CHALLENGES.
**A)** In the Arabic character notebook code, which file extensions are kept when the train and test image paths are filtered?
**B)** Pick up the Arabic character notebook code after its final line and carry it on.

===== PASSAGE TO READ =====

BASE_DIR  = '/content/arabic-chars-mnist'
TRAIN_DIR = os.path.join(BASE_DIR, 'train')
TEST_DIR  = os.path.join(BASE_DIR, 'test')

print("Train files:", len(os.listdir(TRAIN_DIR)))
print("Test  files:", len(os.listdir(TEST_DIR)))


In [None]:
import os
import glob
import re
import pandas as pd

# 1. Gather all image files (adjust extensions if needed)
train_paths = glob.glob(os.path.join(TRAIN_DIR, '*.*'))
test_paths  = glob.glob(os.path.join(TEST_DIR,  '*.*'))

# 2. Filter only common image formats
train_paths = [p for p in train_paths if p.lower().endswith(('.png','.jpg','.jpeg'))]
test_paths  = [p for p in test_paths  if p.lower().endswith(('.png','.jpg','.jpeg'))]

print(f"Found {len(train_paths)} train images and {len(test_paths)} test images")

# 3. Extract labels from filenames (e.g. 'alef12.png' → 'alef')
def get_label(path):
    fname = os.path.basename(path)
    return re.split(r'(\d+)', fname)[0]

# 4. Build your DataFrames
df_train = pd.DataFrame({
    'path':  train_paths,
    'label': [get_label(p) for p in train_paths]
})
df_test = pd.DataFrame({'path': test_paths})
df_test['label'] = None  # unknown for test

# 5. Inspect
print(df_train.shape, df_test.shape)
df_train.head()


In [None]:
!ls -R /content/arabic-chars-mnist


In [None]:
import cv2
import matplotlib.pyplot as plt

# 1. Get the sorted list of class names
labels = sorted(df_train['label'].unique())

# 2. Set up a row of subplots (one per class)
fig, axes = plt.subplots(1, len(labels), figsize=(30, 12), squeeze=False)

# 3. Sample and display one image for each label
for i, lbl in enumerate(labels):
    sample_path = df_train[df_train['label'] == lbl].sample(1)['path'].iloc[0]
    img = cv2.imread(sample_path)
    img = cv2.cvtColor(img, cv2.COLOR_BGR2RGB)
    axes[0, i].imshow(img)
    axes[0, i].set_title(lbl)
    axes[0, i].axis('off')

plt.tight_layout()
plt.show()


In [None]:
import cv2
import numpy as np

def load_images(df, size=(32,32)):
    N = len(df)
    X = np.empty((N, size[0], size[1], 3), dtype=np.uint8)
    for i, path in enumerate(df['path']):
        img = cv2.imread(path)
        img = cv2.resize(img, size)

===== DATA PROVIDED =====

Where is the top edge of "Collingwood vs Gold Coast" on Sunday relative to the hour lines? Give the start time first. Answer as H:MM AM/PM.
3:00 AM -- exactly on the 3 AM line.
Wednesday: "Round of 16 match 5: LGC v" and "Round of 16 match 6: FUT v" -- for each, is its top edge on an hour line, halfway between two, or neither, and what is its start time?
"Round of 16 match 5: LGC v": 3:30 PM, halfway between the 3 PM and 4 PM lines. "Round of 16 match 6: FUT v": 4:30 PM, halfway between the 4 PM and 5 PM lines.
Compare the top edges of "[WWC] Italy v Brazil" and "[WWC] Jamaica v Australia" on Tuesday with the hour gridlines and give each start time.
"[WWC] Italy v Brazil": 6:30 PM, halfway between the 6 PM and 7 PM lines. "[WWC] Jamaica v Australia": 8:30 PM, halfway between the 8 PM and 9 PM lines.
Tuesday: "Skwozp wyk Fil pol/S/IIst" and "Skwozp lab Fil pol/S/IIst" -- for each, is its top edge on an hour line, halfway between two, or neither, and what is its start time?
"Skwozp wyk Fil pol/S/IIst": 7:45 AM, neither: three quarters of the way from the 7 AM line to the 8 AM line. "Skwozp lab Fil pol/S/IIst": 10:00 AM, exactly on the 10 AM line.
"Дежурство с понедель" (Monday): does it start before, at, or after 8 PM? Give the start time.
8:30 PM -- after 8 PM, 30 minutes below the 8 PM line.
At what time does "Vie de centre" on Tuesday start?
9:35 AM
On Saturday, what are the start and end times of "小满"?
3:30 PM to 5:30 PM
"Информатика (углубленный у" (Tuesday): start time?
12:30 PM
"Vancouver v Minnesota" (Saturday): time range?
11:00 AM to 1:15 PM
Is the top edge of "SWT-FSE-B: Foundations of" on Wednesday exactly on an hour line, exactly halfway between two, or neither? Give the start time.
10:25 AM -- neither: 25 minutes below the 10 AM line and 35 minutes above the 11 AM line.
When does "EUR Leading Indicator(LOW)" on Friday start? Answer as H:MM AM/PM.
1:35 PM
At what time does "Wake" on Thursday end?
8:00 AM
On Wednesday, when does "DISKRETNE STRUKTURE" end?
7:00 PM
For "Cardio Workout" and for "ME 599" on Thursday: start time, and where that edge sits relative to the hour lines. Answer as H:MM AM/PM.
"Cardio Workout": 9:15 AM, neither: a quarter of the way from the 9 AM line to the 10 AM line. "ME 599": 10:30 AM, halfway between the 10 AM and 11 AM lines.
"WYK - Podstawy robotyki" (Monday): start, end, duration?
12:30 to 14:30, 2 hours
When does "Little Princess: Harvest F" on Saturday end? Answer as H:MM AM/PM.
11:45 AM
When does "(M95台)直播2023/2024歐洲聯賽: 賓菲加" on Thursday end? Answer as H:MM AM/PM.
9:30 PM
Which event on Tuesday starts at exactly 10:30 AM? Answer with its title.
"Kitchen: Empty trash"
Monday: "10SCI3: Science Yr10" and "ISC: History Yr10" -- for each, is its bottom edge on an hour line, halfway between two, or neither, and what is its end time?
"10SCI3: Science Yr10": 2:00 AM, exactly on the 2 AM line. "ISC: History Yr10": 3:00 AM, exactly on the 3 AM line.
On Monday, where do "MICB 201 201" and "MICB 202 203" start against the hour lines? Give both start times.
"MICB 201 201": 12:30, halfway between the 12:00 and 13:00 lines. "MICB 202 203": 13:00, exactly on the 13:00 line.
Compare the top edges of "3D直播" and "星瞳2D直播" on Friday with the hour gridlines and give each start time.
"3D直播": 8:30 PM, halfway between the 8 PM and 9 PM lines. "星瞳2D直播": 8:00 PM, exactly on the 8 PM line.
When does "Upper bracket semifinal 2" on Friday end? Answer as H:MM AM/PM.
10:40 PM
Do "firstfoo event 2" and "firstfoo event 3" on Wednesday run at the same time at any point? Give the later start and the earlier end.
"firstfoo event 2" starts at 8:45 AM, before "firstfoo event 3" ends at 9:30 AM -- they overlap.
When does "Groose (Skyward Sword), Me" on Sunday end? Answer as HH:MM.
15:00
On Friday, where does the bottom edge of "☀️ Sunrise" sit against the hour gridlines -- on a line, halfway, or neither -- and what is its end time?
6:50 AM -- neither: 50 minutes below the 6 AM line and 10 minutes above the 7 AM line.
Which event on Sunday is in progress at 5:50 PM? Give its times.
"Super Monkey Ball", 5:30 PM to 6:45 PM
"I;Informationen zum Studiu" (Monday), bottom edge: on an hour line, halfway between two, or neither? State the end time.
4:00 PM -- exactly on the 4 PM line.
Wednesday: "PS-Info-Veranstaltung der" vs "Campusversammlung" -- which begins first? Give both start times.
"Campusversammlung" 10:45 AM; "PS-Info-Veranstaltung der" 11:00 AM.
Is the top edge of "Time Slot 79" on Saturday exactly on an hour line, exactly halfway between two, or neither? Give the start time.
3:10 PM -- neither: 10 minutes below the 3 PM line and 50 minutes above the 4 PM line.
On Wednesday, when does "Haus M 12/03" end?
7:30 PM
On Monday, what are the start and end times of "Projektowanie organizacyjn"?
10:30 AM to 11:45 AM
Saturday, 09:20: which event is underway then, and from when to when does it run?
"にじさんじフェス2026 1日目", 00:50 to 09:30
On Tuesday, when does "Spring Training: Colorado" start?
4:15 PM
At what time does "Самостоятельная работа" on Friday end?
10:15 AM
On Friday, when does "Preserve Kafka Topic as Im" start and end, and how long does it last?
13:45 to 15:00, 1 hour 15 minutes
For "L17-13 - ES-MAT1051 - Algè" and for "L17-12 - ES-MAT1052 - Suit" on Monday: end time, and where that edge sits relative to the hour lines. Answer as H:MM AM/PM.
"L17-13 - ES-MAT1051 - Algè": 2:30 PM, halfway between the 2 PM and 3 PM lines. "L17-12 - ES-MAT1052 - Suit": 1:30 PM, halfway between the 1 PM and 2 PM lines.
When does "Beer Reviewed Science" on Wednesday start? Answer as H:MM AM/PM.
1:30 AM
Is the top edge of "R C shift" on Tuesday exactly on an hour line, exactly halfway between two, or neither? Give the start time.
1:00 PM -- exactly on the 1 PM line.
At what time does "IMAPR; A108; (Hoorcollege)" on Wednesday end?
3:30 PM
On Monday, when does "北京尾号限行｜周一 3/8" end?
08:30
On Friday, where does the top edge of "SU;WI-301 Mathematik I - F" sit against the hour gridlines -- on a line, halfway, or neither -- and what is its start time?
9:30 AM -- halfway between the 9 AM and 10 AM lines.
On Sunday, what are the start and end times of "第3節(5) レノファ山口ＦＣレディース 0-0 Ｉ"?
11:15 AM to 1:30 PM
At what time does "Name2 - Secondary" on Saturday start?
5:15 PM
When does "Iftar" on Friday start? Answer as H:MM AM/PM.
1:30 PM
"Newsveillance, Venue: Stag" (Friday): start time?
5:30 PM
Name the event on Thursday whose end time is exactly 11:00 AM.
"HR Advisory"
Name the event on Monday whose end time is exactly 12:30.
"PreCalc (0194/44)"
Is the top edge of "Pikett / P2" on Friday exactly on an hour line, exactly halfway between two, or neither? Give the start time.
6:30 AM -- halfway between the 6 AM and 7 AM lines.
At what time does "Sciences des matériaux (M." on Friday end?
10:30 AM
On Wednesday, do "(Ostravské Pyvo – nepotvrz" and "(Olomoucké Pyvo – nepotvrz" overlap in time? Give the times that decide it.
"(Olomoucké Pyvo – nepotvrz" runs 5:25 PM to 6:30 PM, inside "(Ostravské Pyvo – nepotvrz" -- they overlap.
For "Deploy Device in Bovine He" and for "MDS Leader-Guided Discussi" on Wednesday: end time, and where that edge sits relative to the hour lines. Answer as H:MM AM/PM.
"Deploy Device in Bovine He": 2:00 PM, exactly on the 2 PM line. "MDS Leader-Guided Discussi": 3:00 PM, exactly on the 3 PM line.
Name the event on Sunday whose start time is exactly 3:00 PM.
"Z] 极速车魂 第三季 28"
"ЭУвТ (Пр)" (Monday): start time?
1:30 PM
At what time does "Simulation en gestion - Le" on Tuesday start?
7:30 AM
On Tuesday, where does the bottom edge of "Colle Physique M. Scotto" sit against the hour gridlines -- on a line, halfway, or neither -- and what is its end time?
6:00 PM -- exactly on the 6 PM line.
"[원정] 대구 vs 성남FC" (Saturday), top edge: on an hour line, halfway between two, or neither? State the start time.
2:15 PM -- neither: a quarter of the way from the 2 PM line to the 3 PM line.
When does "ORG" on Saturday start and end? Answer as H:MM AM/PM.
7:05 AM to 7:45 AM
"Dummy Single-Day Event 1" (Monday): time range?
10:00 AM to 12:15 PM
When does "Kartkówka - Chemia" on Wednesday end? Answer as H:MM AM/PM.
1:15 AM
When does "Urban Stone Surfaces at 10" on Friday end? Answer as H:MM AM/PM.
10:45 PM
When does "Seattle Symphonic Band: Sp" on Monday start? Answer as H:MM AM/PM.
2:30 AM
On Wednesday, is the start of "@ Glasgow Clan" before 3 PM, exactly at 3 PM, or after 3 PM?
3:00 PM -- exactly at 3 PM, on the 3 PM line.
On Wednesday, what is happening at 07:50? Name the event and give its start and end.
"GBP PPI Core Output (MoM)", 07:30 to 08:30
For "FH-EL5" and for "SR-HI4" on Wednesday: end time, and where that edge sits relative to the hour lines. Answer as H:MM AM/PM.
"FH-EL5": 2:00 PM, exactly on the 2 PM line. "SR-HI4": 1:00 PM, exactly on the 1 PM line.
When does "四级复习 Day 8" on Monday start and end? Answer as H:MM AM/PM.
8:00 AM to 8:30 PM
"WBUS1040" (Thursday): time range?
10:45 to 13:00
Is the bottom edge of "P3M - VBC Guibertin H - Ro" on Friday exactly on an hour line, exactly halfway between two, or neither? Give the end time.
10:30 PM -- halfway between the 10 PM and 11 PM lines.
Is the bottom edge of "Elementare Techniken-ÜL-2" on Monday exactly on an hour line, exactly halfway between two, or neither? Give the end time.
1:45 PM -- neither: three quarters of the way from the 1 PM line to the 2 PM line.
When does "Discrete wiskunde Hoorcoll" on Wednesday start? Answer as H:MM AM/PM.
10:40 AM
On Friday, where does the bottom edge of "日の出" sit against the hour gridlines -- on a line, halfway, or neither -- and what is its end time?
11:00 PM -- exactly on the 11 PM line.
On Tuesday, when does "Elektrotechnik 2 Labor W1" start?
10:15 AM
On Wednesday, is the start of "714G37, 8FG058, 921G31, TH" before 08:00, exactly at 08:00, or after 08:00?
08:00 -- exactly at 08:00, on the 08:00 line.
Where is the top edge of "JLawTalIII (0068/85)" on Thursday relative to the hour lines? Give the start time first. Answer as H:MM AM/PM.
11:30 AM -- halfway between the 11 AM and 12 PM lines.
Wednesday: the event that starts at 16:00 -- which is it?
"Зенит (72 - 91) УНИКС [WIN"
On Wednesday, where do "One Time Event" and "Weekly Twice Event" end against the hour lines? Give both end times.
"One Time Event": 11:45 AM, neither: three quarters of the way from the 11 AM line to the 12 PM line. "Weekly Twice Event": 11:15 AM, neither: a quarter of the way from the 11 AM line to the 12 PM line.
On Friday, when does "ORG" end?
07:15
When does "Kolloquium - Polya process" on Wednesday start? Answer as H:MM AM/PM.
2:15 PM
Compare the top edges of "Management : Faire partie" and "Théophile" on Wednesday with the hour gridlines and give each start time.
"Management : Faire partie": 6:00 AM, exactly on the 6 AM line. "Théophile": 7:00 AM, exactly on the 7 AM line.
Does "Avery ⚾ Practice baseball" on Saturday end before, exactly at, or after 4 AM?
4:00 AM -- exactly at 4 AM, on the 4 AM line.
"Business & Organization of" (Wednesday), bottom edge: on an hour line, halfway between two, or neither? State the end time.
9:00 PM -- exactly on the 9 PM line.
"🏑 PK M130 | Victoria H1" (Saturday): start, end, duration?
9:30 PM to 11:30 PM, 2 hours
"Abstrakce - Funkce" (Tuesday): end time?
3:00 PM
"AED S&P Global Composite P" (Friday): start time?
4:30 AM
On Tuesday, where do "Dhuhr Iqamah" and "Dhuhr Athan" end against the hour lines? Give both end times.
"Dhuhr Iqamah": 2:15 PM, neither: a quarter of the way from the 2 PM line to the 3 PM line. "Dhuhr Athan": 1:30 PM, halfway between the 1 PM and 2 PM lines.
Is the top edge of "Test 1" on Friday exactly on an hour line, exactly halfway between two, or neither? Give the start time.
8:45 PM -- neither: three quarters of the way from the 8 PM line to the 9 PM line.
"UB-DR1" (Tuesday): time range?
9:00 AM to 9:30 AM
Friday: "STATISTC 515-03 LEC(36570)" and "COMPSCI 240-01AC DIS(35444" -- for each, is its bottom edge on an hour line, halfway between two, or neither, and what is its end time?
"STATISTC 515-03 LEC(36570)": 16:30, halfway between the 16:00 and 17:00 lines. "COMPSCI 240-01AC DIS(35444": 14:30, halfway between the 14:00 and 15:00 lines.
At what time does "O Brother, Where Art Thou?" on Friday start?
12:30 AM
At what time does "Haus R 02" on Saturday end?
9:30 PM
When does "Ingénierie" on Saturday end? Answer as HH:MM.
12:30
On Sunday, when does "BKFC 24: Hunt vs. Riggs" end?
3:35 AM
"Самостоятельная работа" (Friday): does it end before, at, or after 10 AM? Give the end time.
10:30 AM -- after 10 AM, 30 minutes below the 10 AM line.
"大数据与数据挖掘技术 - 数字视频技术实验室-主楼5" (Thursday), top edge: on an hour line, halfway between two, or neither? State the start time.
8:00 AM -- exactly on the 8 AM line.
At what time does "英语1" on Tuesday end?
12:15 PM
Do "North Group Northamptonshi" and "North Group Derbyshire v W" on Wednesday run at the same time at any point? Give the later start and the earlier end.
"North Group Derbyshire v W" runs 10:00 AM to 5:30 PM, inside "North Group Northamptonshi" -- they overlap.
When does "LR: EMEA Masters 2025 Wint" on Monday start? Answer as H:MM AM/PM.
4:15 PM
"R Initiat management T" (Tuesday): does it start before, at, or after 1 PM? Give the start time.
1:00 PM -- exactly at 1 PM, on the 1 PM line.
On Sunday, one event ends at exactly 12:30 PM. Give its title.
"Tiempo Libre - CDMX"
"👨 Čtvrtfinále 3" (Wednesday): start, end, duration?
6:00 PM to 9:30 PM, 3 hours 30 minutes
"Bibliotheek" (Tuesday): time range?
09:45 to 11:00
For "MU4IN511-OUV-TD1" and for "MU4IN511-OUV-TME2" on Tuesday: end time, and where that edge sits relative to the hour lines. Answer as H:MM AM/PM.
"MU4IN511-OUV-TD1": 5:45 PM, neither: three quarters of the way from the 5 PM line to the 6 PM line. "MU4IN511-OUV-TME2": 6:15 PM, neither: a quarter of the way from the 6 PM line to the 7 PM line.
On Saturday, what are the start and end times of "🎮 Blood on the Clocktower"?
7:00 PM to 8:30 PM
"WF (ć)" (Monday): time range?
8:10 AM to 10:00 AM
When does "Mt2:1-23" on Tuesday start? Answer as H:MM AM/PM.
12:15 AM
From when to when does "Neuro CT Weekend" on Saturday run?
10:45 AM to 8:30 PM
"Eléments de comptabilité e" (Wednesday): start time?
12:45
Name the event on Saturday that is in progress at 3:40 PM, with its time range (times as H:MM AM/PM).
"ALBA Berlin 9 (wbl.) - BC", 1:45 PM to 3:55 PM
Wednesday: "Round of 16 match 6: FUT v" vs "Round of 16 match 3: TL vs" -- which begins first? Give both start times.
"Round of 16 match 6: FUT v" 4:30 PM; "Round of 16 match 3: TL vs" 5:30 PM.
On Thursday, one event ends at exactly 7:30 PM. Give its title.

=====

ANSWERS GIVEN.
**A)** .png, .jpg, and .jpeg

**B)**
        X[i] = img
    return X

x_train = load_images(df_train)
x_test  = load_images(df_test)

print('x_train shape:', x_train.shape)
print('x_test  shape:', x_test.shape)


In [None]:
from sklearn.preprocessing import LabelEncoder
from tensorflow.keras.utils import to_categorical

# Convert string labels → integer indices → one-hot vectors
le = LabelEncoder()
y_train_int = le.fit_transform(df_train['label'])
y_train     = to_categorical(y_train_int, num_classes=len(le.classes_))

print('Found classes:', le.classes_)
print('y_train shape:', y_train.shape)


In [None]:
from tensorflow.keras.models import Sequential
from tensorflow.keras.layers import (
    Conv2D, MaxPooling2D, BatchNormalization,
    Dropout, Flatten, Dense
)

def create_model(input_shape=(32,32,3), n_classes=28):
    model = Sequential([
        Conv2D(32, (3,3), padding='same', activation='relu', input_shape=input_shape),
        MaxPooling2D(2,2),
        BatchNormalization(),

        Conv2D(64, (3,3), padding='same', activation='relu'),
        MaxPooling2D(2,2),
        BatchNormalization(),
        Dropout(0.2),

        Flatten(),
        Dense(128, activation='relu', kernel_regularizer='l2'),
        BatchNormalization(),
        Dropout(0.2),

        Dense(n_classes, activation='softmax')
    ])
    model.compile(
        optimizer='adam',
        loss='categorical_crossentropy',
        metrics=['accuracy']
    )
    return model

# Instantiate and inspect
model = create_model(n_classes=len(le.classes_))
model.summary()


In [None]:
from tensorflow.keras.callbacks import EarlyStopping

early_stop = EarlyStopping(
    monitor='val_loss',
    patience=8,
    restore_best_weights=True,
    verbose=1
)

history = model.fit(
    x_train, y_train,
    validation_split=0.3,
    epochs=100,
    batch_size=64,
    callbacks=[early_stop],
    verbose=1
)


In [None]:
  import matplotlib.pyplot as plt

# Accuracy
plt.plot(history.history['accuracy'], label='train')
plt.plot(history.history['val_accuracy'], label='val')
plt.title('Accuracy')
plt.xlabel('Epoch'); plt.ylabel('Accuracy')
plt.legend(); plt.show()

# Loss
plt.plot(history.history['loss'], label='train')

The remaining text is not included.